• _REQUIRED WORK_: Each line in the records that mentions the word "samples" needs to be listed.

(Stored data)
:::
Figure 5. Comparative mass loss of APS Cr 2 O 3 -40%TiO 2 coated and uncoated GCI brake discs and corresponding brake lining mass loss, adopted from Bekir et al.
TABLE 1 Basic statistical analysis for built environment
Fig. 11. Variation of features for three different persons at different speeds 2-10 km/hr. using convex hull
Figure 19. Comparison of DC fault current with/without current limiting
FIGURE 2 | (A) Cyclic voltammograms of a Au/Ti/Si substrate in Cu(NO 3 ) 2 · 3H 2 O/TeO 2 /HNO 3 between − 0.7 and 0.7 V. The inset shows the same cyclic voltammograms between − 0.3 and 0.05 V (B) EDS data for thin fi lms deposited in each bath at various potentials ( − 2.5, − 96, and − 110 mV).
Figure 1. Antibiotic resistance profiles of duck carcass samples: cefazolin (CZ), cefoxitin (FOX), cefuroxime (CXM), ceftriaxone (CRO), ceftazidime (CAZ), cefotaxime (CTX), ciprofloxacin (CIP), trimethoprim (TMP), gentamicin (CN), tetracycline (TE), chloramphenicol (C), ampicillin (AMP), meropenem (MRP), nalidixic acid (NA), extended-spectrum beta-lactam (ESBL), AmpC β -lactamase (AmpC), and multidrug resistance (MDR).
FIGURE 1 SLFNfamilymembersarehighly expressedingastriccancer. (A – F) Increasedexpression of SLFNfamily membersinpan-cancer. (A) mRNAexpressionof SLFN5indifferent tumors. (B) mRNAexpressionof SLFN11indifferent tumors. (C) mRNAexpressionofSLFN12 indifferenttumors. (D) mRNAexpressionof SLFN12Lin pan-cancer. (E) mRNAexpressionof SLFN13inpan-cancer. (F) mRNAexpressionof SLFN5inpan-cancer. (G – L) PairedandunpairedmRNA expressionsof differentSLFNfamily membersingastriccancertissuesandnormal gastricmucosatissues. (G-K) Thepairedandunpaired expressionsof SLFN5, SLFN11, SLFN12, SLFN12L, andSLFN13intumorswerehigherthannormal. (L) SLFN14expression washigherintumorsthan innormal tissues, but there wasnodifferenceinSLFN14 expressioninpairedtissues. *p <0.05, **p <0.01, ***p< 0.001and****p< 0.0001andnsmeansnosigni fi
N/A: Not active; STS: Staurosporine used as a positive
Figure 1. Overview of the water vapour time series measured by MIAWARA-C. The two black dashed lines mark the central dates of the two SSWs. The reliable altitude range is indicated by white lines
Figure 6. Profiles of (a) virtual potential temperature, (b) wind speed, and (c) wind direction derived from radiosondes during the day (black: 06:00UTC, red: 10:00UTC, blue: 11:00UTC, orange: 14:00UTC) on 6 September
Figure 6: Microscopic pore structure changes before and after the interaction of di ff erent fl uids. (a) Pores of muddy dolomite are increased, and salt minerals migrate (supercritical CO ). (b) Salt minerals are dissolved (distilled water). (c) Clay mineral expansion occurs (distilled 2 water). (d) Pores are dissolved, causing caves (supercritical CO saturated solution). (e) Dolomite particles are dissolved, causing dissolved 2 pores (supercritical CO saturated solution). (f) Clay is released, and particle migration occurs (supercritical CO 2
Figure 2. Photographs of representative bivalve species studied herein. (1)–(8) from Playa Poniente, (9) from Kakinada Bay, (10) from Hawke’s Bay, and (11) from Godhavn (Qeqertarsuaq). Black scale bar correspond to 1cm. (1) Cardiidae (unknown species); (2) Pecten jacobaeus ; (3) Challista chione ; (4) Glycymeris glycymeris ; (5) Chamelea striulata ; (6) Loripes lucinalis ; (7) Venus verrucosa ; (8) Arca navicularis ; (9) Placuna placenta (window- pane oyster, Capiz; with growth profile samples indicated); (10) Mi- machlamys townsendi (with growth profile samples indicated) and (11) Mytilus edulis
:::
• _SOLUTION_:
Figure 1. Antibiotic resistance profiles of duck carcass samples: cefazolin (CZ), cefoxitin (FOX), cefuroxime (CXM), ceftriaxone (CRO), ceftazidime (CAZ), cefotaxime (CTX), ciprofloxacin (CIP), trimethoprim (TMP), gentamicin (CN), tetracycline (TE), chloramphenicol (C), ampicillin (AMP), meropenem (MRP), nalidixic acid (NA), extended-spectrum beta-lactam (ESBL), AmpC β -lactamase (AmpC), and multidrug resistance (MDR).
Figure 2. Photographs of representative bivalve species studied herein. (1)–(8) from Playa Poniente, (9) from Kakinada Bay, (10) from Hawke’s Bay, and (11) from Godhavn (Qeqertarsuaq). Black scale bar correspond to 1cm. (1) Cardiidae (unknown species); (2) Pecten jacobaeus ; (3) Challista chione ; (4) Glycymeris glycymeris ; (5) Chamelea striulata ; (6) Loripes lucinalis ; (7) Venus verrucosa ; (8) Arca navicularis ; (9) Placuna placenta (window- pane oyster, Capiz; with growth profile samples indicated); (10) Mi- machlamys townsendi (with growth profile samples indicated) and (11) Mytilus edulis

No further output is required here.